Take as much or as little as you need for your organization.
Supported platforms
Here are the platforms Fleet currently supports:
- Linux (all distros)
- macOS
- Windows
- Chromebooks
- Amazon Web Services (AWS)
- Google Cloud (GCP)
- Azure (Microsoft cloud)
- Data centers
- Containers (kube, etc)
- Linux-based IoT devices
Lighter than air
Fleet is lightweight and modular. You can use it for security without using it for MDM, and vice versa. You can turn off features you are not using.
Openness
Fleet is dedicated to flexibility, accessibility, and clarity. We think everyone can contribute and that tools should be as easy as possible for everyone to understand.
Good neighbors
Fleet has no ambition to replace all of your other tools. (Though it might replace some, if you want it to.) Ready-to-use, enterprise-friendly integrations exist for Snowflake, Splunk, GitHub Actions, Vanta, Elastic Jira, Zendesk, and more.
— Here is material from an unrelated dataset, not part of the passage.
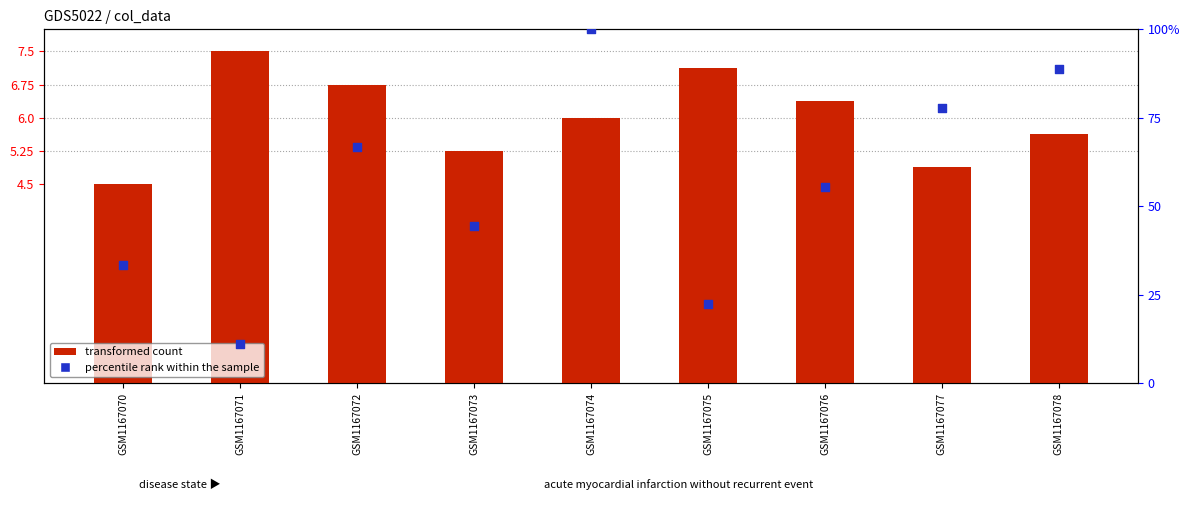

Which series has the largest total across all categories?

percentile rank within the sample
Fleet plays well with Munki, Chef, Puppet, and Ansible, as well as with security tools like Crowdstrike and SentinelOne. For example, you can use the free version of Fleet to quickly report on what hosts are actually running your EDR agent.
Free as in free
The free version of Fleet will always be free. Fleet is independently backed and actively maintained with the help of many amazing contributors.
Longevity
The company behind Fleet is founded (and majority-owned) by true believers in open source. The company's business model is influenced by GitLab (NYSE: GTLB), with great investors, happy customers, and the capacity to become profitable at any time.
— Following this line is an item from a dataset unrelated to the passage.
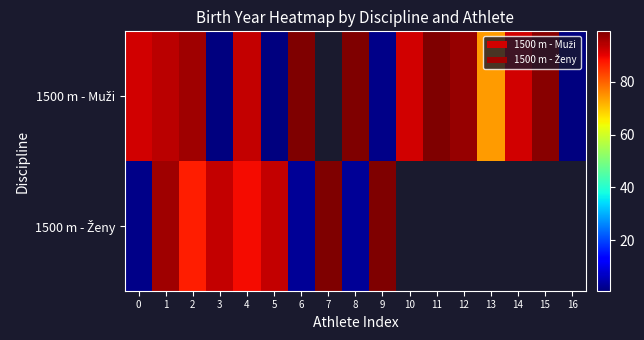

At which category does the chart reach its minimum across all series?

3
In keeping with Fleet's value of openness, Fleet Device Management's company handbook is public and open source. You can read about the history of Fleet and osquery and our commitment to improving the product.
Is it any good?
Fleet is used in production by IT and security teams with thousands of laptops and servers. Many deployments support tens of thousands of hosts, and a few large organizations manage deployments as large as 400,000+ hosts.
Chat
Please join us in MacAdmins Slack or in osquery Slack.
The Fleet community is full of kind and helpful people. Whether or not you are a paying customer, if you need help, just ask.
Contributing
The landscape of cybersecurity and IT is too complex. Let's open it up.
Contributions are welcome, whether you answer questions on Slack / GitHub / StackOverflow / LinkedIn / Twitter, improve the documentation or website, write a tutorial, give a talk at a conference or local meetup, give an interview on a podcast, troubleshoot reported issues, or submit a patch. The Fleet code of conduct is on GitHub.
What's next?
To see what Fleet can do, head over to fleetdm.com and try it out for yourself, grab time with one of the maintainers to discuss, or visit the docs and roll it out to your organization.
Production deployment
Fleet is simple enough to spin up for yourself. Or you can have us host it for you. Premium features are available either way.
Documentation
Complete documentation for Fleet can be found at https://fleetdm.com/docs.
License
The free version of Fleet is available under the MIT license. The commercial license is also designed to allow contributions to paid features for users whose employment agreements allow them to contribute to open source projects. (See LICENSE.md for details.)
Fleet is built on osquery, nanoMDM, Nudge, and swiftDialog.